Now, rank them by order of priority. You can either try from highest to lowest or vice versa. It’s your call, but following that list is a must. However, it’s our view that it’s better to prioritise the debts which have higher interest rates. Next step is to mark the loan you first want to pay off and start working on repaying it.

After the royal commission into irresponsible lending, if not before for most larger financial institutions, your creditors now have dedicated teams you may contact to discuss your financial hardship.
They can often provide you with reduced interest rates, interest freezes and even a moratorium on your required minimum monthly repayments for a short period of 3 to 6 months. Being honest and truthful will often provide you with the best outcomes.

With a revised list of outstanding debts and potential interest freezes in place, you can classify loans by putting small balance loans and high-interest rate loans separately.
It’s upon you where you start. When you start from the lowest, you start noticing faster results with respect to closing accounts as you work your way up. However, the interest on other loans keeps growing.
In contrast, when you start paying the high-interest loans first, you’re saving up the money on interest. The downside is, it will take more time to pay off a debt ultimately. If you get easily demotivated, don’t start with high-interest loans.
Regardless of how you choose to pay, keep the “one at a time” policy intact— focus on paying one debt at a time and stay persistent.

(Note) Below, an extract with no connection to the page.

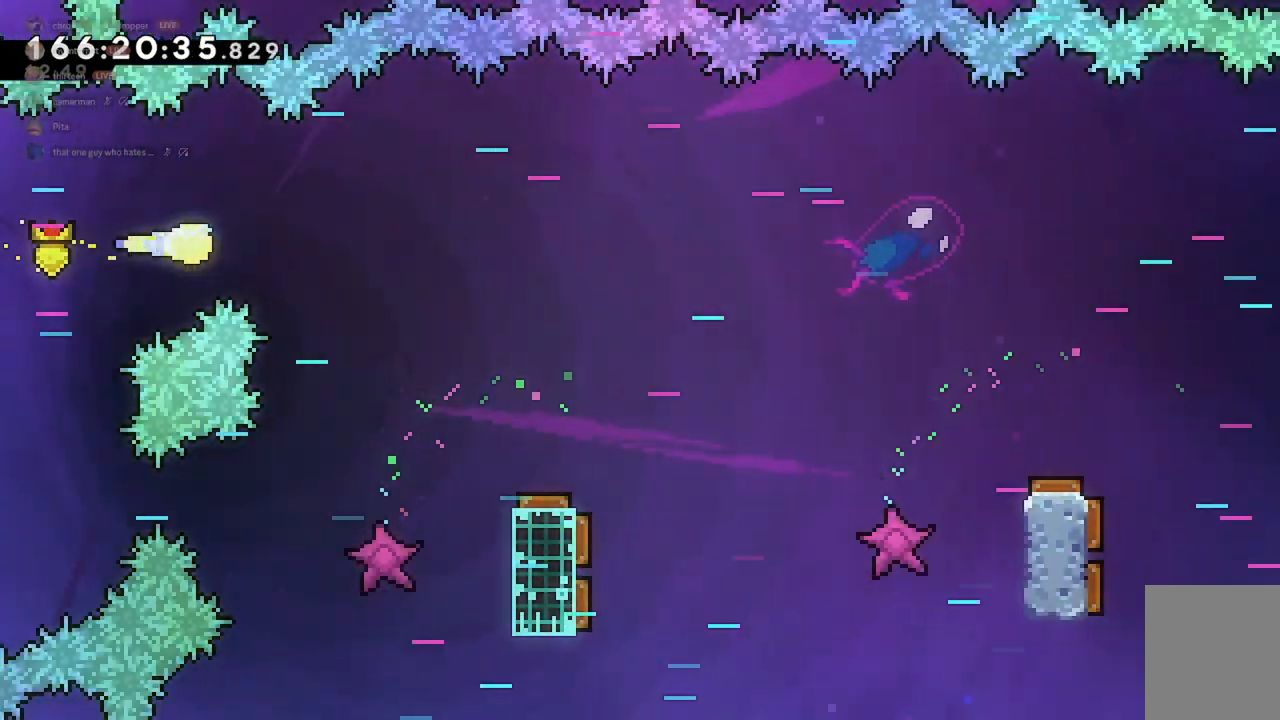
{"keys": ["d"], "events": [[267, "s", "down"], [333, "s", "up"]]}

While you’re paying off the debts, there are two things to hold on to tightly.

1. No more loans or credit.
2. Earn extra income.

Getting a loan to pay off another debt is a terrible plan, even if you take a loan at a low-interest rate. This plan might speed up the whole paying-off process but will cost you a lot in the long run, notwhistanding the increased risk.
To speed up the process, you can start bringing in extra money. Either you get an second part-time job, start doing overtime at your office, sell pre-loved items you have around the house or in the garage to get extra money and pay off the debts. You should also cut out needless expenses, such as Uber Eats, as much as you can.
Moreover, keep a regular check on your financial credit reports. Check for any inaccuracies related to debts you do not recognise, irregular payment history or such. If you find any error, contact the related credit bureau agency ASAP and file a dispute.

Living a happy life is difficult when you are constantly worrying about debts. So, pause the extravagance for a short while, create a smart plan, go the extra mile and pay off your debts for a peaceful life.